OneLake Throughput is the unsung hero of Fabric
I tried to run DuckDB before in the cloud and all the systems I used Google Colab, Cloud functions, AWS Sagemaker etc have the same limitation, The throughput from the remote storage is just too slow, Fabric Onelake which is based on Azure ADLS Gen2 has an amazing throughput see this example
The file size is 26 GB , that’s nearly 433 MB/s, this is simply amazing, as a reference last week I bought one of those cheap USB flash drives and the read speed was 132 MB/s.
DuckDB reading Directly from Remote Storage
DuckDB is very fast when reading from a VM SSD especially when using the proprietary file format, but realistic speaking users in fabric would probably be more interested in reading directly from the Delta table, so I avoided creating another copy with DuckDB storage file.
I test two approaches
- Import the data into Memory and than run the queries
- Run the queries Directly from OneLake
The script is available here, the main Table is rather small 60 million rows, I am using just 4 cores, and the results are very interesting
32 second to import to Memory this includes decompressing and rewriting the data using DuckDB format (in RAM), but it is done only once.
24 seconds to run the Queries using 4 cores, just to give you an idea , another famous lakehouse vendor when using the same data, The Engine requires 16 cores and finishes the queries in around 40 seconds.
Running the queries directly from OneLake took 58 seconds, I notice though that Query 9 is particularly slow, which usually means a bad query Plan.

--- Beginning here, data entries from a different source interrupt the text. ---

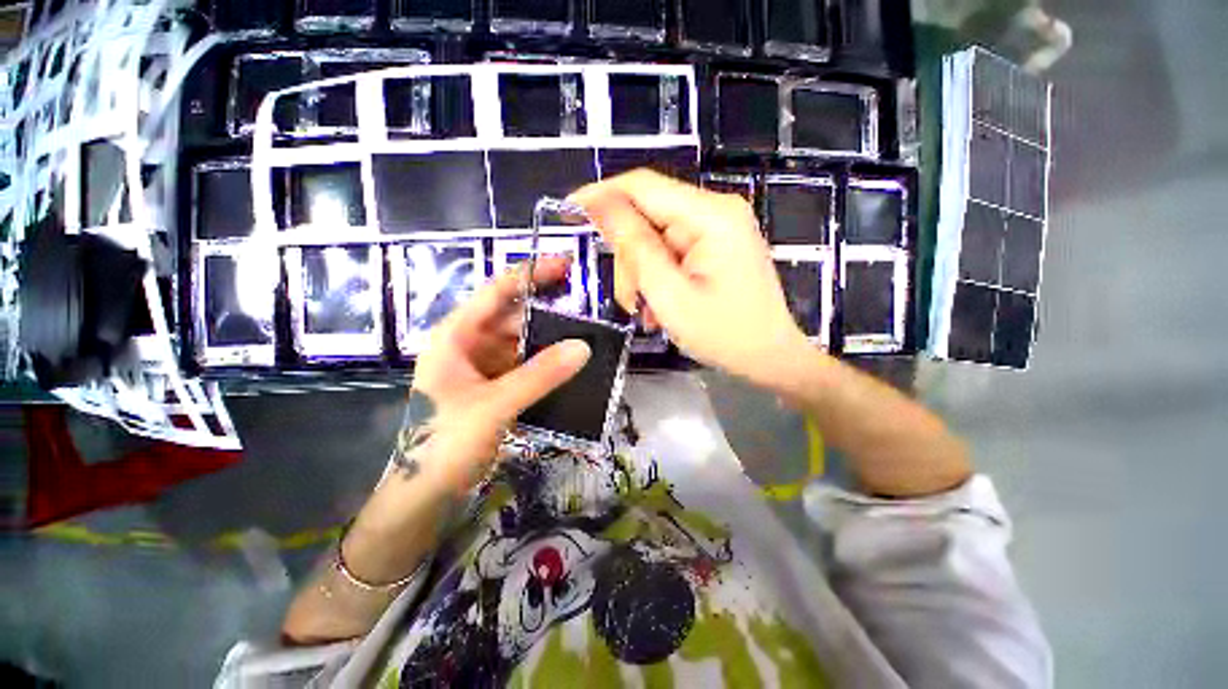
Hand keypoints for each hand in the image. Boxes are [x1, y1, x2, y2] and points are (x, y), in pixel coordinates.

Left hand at [407, 257, 591, 489]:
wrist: (423, 494)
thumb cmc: (444, 443)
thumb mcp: (494, 405)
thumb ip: (540, 374)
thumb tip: (584, 346)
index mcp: (457, 335)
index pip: (498, 291)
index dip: (532, 274)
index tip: (567, 265)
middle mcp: (470, 344)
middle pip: (515, 317)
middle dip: (549, 314)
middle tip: (588, 311)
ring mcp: (483, 367)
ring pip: (523, 344)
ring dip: (551, 342)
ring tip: (587, 338)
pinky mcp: (495, 387)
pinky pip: (526, 367)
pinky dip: (546, 365)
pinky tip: (570, 367)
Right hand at [570, 170, 808, 389]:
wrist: (771, 358)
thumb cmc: (724, 334)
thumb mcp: (669, 294)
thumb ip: (634, 247)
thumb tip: (599, 203)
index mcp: (710, 215)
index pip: (642, 186)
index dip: (601, 195)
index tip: (568, 212)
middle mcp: (716, 211)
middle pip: (648, 217)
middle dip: (630, 259)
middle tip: (631, 301)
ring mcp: (717, 229)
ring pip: (655, 238)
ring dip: (642, 274)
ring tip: (647, 311)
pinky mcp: (715, 246)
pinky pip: (671, 251)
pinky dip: (658, 277)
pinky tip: (660, 304)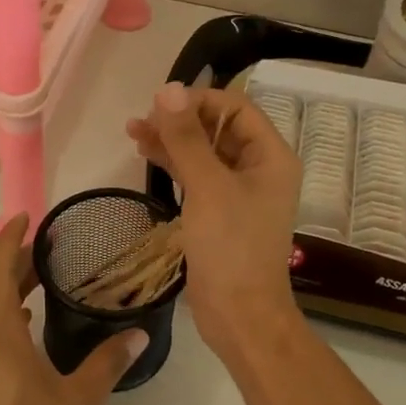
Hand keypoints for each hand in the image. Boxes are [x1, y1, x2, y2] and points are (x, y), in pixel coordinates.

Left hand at [0, 214, 145, 404]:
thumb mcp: (79, 400)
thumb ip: (108, 362)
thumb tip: (138, 332)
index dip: (10, 240)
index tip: (26, 217)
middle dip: (17, 261)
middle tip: (49, 243)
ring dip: (13, 289)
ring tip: (45, 276)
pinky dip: (11, 315)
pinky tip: (31, 324)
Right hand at [127, 83, 302, 359]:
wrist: (241, 314)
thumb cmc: (231, 248)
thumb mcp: (208, 188)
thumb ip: (188, 138)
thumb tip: (169, 90)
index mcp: (271, 156)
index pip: (236, 108)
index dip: (199, 101)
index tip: (161, 106)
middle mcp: (259, 169)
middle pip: (218, 128)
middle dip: (181, 120)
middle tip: (142, 121)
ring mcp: (238, 193)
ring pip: (204, 153)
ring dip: (173, 141)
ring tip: (134, 132)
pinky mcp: (219, 214)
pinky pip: (197, 178)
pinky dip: (174, 165)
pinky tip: (147, 155)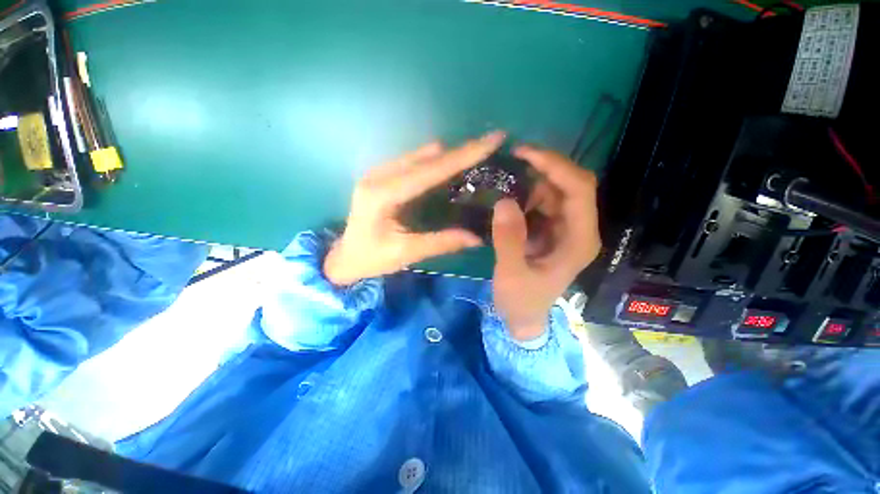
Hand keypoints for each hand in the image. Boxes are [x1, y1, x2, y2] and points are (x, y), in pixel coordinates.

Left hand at [324, 131, 506, 285]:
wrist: (343, 257)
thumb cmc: (370, 258)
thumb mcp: (406, 253)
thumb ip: (441, 243)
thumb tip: (477, 238)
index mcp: (383, 193)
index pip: (431, 169)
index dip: (464, 154)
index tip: (493, 139)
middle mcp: (380, 175)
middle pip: (428, 156)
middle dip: (461, 151)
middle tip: (491, 145)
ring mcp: (378, 172)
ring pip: (421, 155)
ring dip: (449, 155)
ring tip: (477, 158)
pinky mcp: (381, 176)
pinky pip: (414, 162)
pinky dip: (436, 163)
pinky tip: (450, 170)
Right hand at [491, 146, 600, 340]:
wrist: (524, 316)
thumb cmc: (522, 301)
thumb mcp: (512, 274)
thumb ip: (508, 240)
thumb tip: (504, 201)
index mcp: (579, 240)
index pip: (579, 190)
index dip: (555, 166)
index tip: (524, 154)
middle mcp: (578, 229)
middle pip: (571, 184)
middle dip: (544, 167)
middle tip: (511, 160)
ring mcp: (565, 228)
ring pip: (555, 190)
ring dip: (532, 182)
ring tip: (504, 181)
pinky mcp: (551, 230)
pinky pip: (542, 202)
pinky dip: (526, 194)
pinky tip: (508, 198)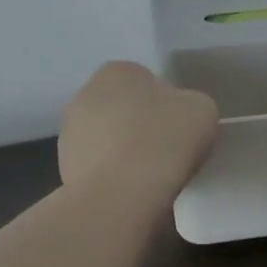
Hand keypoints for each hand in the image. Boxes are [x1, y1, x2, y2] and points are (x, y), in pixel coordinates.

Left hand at [58, 61, 219, 194]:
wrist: (121, 196)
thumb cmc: (164, 140)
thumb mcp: (202, 110)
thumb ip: (191, 104)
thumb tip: (179, 115)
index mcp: (119, 71)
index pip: (148, 82)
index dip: (168, 105)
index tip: (181, 129)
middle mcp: (86, 94)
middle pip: (125, 109)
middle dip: (142, 126)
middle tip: (168, 151)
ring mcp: (70, 133)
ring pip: (109, 139)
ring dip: (125, 152)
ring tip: (150, 177)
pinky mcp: (65, 169)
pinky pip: (100, 168)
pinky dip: (113, 177)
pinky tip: (132, 192)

I run a profile on that Query and indeed when running directly from Parquet, DuckDB got the join order wrong, as DuckDB ignore the stats when reading from Parquet ( according to the dev, most stats in parquet are wrong anyway)
Note : I use Delta lake package to get the correct list of Parquet files to read, you can read directly from Delta using arrow dataset but it is slower.
Take away
In The medium term, we can imagine Fabric supporting More Engines. There is already some talks about SQL Server (although Parquet is not designed for OLTP, but that’s another subject) The storage layer which is the foundation for any analytical work is very solid, the Throughput is very impressive, let’s just hope we get a lighter VM to run smaller workloads.
DuckDB currently does not support Buffer pool when reading from remote storage, I am afraid they need to add it. Microsoft supporting Delta has changed the market dynamic and DuckDB can’t ignore it. Parquet alone is not enough, we need those Delta stats for better Query plans.